> _PROVIDED DATA_
━━━━

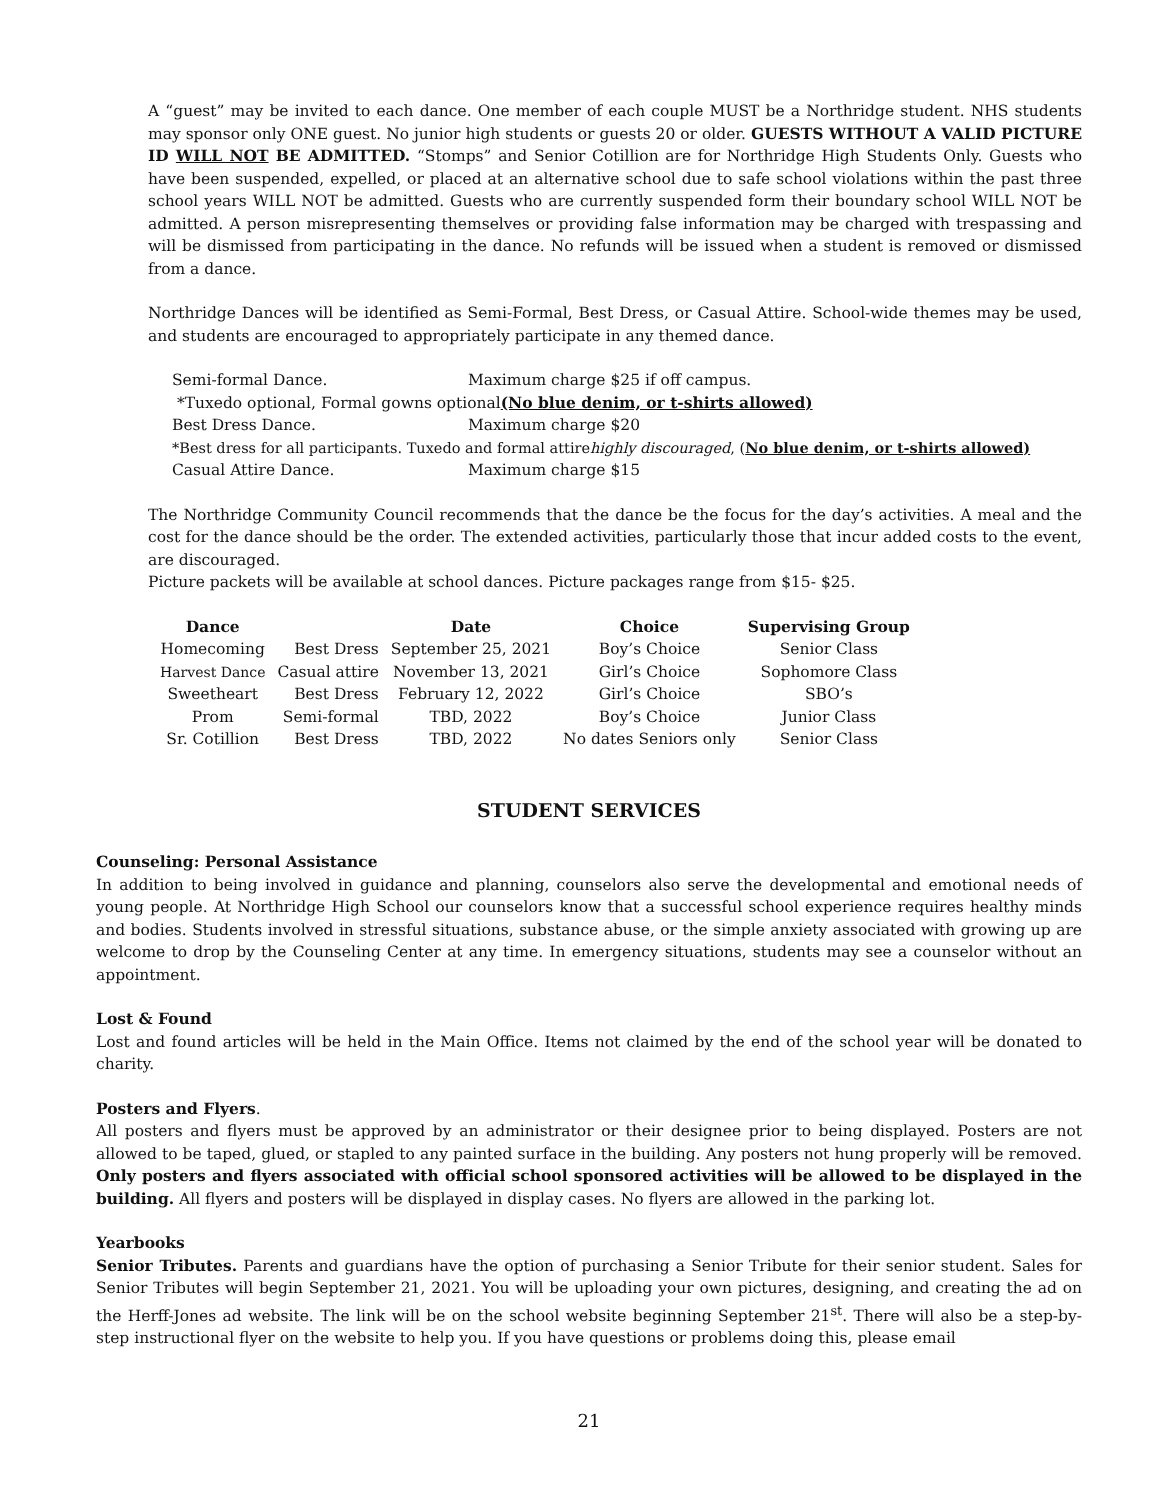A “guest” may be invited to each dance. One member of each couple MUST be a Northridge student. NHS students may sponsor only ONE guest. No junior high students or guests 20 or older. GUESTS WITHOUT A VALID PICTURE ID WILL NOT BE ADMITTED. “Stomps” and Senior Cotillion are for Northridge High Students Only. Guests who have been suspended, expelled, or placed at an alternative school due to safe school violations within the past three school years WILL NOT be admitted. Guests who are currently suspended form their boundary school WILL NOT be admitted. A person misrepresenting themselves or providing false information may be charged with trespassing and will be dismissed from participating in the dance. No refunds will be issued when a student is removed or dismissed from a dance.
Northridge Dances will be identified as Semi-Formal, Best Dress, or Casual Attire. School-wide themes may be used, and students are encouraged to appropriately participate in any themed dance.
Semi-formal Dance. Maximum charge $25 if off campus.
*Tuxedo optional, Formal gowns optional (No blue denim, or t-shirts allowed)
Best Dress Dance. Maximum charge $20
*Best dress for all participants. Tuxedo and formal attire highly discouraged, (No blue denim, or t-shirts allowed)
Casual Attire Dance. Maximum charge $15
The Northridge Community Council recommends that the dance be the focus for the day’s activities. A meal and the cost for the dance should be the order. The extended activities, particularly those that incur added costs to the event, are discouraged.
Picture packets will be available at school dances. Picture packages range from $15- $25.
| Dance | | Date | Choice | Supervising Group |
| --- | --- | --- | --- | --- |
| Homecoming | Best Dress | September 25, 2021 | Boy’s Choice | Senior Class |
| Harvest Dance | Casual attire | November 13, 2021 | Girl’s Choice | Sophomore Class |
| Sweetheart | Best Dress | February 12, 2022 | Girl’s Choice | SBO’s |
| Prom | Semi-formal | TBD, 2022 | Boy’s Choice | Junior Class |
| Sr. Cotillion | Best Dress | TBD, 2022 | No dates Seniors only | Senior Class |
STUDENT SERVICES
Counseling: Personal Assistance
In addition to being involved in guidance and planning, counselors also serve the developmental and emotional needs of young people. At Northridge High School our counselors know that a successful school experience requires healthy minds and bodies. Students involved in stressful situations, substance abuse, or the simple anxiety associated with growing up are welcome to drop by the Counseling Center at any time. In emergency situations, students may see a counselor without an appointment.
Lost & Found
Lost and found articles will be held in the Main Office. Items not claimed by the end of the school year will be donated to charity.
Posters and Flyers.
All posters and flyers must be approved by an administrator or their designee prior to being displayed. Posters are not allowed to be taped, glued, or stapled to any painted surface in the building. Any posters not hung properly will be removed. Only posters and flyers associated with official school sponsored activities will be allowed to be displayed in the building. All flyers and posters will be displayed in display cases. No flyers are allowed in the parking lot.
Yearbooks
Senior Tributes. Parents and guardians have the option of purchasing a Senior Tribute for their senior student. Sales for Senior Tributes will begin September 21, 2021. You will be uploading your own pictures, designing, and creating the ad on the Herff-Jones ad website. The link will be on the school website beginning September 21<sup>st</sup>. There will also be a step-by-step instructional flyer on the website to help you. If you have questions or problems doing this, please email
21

━━━━

> _TASK DIRECTIONS_
Please repeat the data above exactly as it appears, pictures excluded.

> _SOLUTION TO THE EXERCISE_
A “guest” may be invited to each dance. One member of each couple MUST be a Northridge student. NHS students may sponsor only ONE guest. No junior high students or guests 20 or older. GUESTS WITHOUT A VALID PICTURE ID WILL NOT BE ADMITTED. “Stomps” and Senior Cotillion are for Northridge High Students Only. Guests who have been suspended, expelled, or placed at an alternative school due to safe school violations within the past three school years WILL NOT be admitted. Guests who are currently suspended form their boundary school WILL NOT be admitted. A person misrepresenting themselves or providing false information may be charged with trespassing and will be dismissed from participating in the dance. No refunds will be issued when a student is removed or dismissed from a dance.
Northridge Dances will be identified as Semi-Formal, Best Dress, or Casual Attire. School-wide themes may be used, and students are encouraged to appropriately participate in any themed dance.
Semi-formal Dance. Maximum charge $25 if off campus.
*Tuxedo optional, Formal gowns optional (No blue denim, or t-shirts allowed)
Best Dress Dance. Maximum charge $20
*Best dress for all participants. Tuxedo and formal attire highly discouraged, (No blue denim, or t-shirts allowed)
Casual Attire Dance. Maximum charge $15
The Northridge Community Council recommends that the dance be the focus for the day’s activities. A meal and the cost for the dance should be the order. The extended activities, particularly those that incur added costs to the event, are discouraged.
Picture packets will be available at school dances. Picture packages range from $15- $25.
| Dance | | Date | Choice | Supervising Group |
| --- | --- | --- | --- | --- |
| Homecoming | Best Dress | September 25, 2021 | Boy’s Choice | Senior Class |
| Harvest Dance | Casual attire | November 13, 2021 | Girl’s Choice | Sophomore Class |
| Sweetheart | Best Dress | February 12, 2022 | Girl’s Choice | SBO’s |
| Prom | Semi-formal | TBD, 2022 | Boy’s Choice | Junior Class |
| Sr. Cotillion | Best Dress | TBD, 2022 | No dates Seniors only | Senior Class |
STUDENT SERVICES
Counseling: Personal Assistance
In addition to being involved in guidance and planning, counselors also serve the developmental and emotional needs of young people. At Northridge High School our counselors know that a successful school experience requires healthy minds and bodies. Students involved in stressful situations, substance abuse, or the simple anxiety associated with growing up are welcome to drop by the Counseling Center at any time. In emergency situations, students may see a counselor without an appointment.
Lost & Found
Lost and found articles will be held in the Main Office. Items not claimed by the end of the school year will be donated to charity.
Posters and Flyers.
All posters and flyers must be approved by an administrator or their designee prior to being displayed. Posters are not allowed to be taped, glued, or stapled to any painted surface in the building. Any posters not hung properly will be removed. Only posters and flyers associated with official school sponsored activities will be allowed to be displayed in the building. All flyers and posters will be displayed in display cases. No flyers are allowed in the parking lot.
Yearbooks
Senior Tributes. Parents and guardians have the option of purchasing a Senior Tribute for their senior student. Sales for Senior Tributes will begin September 21, 2021. You will be uploading your own pictures, designing, and creating the ad on the Herff-Jones ad website. The link will be on the school website beginning September 21<sup>st</sup>. There will also be a step-by-step instructional flyer on the website to help you. If you have questions or problems doing this, please email
21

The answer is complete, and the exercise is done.